On the playing front, USA go into Japan 2012 defending a remarkable record, having suffered just two defeats across the five previous editions. However, off the field they have already had the opportunity to experience new horizons during their brief time in Japan.
Ahead of their opening encounter against Ghana on Monday, the players and staff took time out of their schedule to visit Hiroshima Peace Memorial Park, the site where the atom bomb exploded in 1945.
USA captain Julie Johnston laid a wreath at the park’s memorial as the players paid their respects to the fallen. “I think it was important to go to the site as a team,” said Johnston. “It was very emotional and a great thing to show the people our respect.

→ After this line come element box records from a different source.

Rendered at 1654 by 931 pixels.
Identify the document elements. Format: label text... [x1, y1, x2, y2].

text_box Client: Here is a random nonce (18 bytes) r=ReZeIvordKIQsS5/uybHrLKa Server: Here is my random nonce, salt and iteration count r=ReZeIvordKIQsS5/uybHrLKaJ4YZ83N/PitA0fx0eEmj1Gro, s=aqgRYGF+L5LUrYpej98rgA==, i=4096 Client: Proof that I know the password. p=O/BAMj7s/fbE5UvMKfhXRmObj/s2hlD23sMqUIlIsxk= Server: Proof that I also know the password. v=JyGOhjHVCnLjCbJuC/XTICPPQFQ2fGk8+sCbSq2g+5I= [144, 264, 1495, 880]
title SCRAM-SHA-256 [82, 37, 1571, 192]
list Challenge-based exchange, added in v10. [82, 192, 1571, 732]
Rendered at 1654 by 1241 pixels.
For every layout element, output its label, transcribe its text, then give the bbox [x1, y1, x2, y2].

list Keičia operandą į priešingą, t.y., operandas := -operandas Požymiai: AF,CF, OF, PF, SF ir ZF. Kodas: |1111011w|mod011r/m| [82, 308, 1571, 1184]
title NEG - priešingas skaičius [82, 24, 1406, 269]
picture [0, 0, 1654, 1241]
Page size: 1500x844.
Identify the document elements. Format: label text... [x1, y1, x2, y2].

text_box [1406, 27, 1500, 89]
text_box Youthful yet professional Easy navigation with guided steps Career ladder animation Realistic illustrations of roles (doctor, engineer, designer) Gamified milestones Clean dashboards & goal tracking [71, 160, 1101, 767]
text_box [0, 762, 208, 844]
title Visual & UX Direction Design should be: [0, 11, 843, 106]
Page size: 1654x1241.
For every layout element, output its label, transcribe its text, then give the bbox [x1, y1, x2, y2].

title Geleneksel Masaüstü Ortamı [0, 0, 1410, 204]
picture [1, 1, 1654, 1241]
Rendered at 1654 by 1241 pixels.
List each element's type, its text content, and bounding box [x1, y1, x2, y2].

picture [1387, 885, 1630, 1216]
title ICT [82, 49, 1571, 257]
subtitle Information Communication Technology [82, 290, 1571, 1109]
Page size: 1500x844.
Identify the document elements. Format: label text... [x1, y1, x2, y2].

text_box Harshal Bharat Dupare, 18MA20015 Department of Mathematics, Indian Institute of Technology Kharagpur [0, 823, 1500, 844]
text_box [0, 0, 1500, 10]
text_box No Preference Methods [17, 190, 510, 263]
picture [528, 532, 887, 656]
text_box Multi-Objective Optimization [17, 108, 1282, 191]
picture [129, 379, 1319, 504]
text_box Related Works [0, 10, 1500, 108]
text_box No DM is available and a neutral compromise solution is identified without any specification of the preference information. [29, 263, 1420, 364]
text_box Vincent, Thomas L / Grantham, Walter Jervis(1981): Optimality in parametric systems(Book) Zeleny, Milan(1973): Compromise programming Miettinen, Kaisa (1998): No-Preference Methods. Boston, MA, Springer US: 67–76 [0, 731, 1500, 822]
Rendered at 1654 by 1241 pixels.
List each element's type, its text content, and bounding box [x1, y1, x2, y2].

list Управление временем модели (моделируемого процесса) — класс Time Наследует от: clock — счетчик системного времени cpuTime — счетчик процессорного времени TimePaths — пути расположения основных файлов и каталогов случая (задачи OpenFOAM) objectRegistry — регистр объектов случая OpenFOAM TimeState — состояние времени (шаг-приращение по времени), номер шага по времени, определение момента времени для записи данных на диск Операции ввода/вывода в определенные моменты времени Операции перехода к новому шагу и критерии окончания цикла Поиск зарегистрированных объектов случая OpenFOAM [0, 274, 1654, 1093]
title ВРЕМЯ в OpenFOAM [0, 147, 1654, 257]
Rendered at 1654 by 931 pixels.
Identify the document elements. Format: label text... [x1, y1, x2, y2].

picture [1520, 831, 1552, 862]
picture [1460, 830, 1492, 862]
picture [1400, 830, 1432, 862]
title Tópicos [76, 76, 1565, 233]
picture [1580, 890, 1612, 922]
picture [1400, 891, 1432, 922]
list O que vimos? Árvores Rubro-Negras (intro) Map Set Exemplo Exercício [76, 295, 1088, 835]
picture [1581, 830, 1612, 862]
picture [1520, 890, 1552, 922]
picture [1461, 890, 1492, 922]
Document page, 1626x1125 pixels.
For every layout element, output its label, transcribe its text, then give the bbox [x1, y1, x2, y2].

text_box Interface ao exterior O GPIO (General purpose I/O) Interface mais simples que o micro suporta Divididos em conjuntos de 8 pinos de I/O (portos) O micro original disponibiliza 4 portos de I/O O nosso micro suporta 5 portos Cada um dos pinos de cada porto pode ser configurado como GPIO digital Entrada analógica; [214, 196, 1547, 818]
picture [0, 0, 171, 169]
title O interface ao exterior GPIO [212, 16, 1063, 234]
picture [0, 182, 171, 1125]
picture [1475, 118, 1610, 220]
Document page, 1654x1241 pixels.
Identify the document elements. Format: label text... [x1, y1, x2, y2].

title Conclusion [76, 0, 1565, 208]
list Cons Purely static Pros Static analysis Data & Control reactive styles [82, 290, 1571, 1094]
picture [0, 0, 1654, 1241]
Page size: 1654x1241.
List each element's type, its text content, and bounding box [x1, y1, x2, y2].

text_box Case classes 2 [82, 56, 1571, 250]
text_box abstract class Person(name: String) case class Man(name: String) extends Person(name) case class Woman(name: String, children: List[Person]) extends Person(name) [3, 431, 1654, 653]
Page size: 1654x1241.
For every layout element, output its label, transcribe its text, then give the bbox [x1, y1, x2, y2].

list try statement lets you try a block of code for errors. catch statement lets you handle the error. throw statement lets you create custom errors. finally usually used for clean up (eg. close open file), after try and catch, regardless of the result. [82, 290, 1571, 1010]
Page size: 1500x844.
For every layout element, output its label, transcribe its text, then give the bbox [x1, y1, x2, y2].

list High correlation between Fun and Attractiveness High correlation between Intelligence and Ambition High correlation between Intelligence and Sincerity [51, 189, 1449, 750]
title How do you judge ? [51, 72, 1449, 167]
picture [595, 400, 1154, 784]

It is important to look back to understand the country where we will be based for the coming week and to understand the history.”
We saw the memorials and the museum, and it touches the heart to see what happened and how the country responded.
Other players were equally moved by the poignancy of their experience in the heart of the southern city.
“We saw the memorials and the museum, and it touches the heart to see what happened and how the country responded,” said midfielder Sarah Killion.
Fellow midfielder Morgan Brian said: “It was a good experience and I’m glad we could pay our respects to the city and country.”
USA will turn their attention to matters on the pitch over the coming days as the countdown to the tournament reaches its final stages. Victors at the inaugural tournament in 2002, and again four years ago in Chile, the Stars and Stripes will play their second match in Hiroshima against China PR on Thursday, before completing their Group D commitments with a potentially epic meeting against Germany in Miyagi.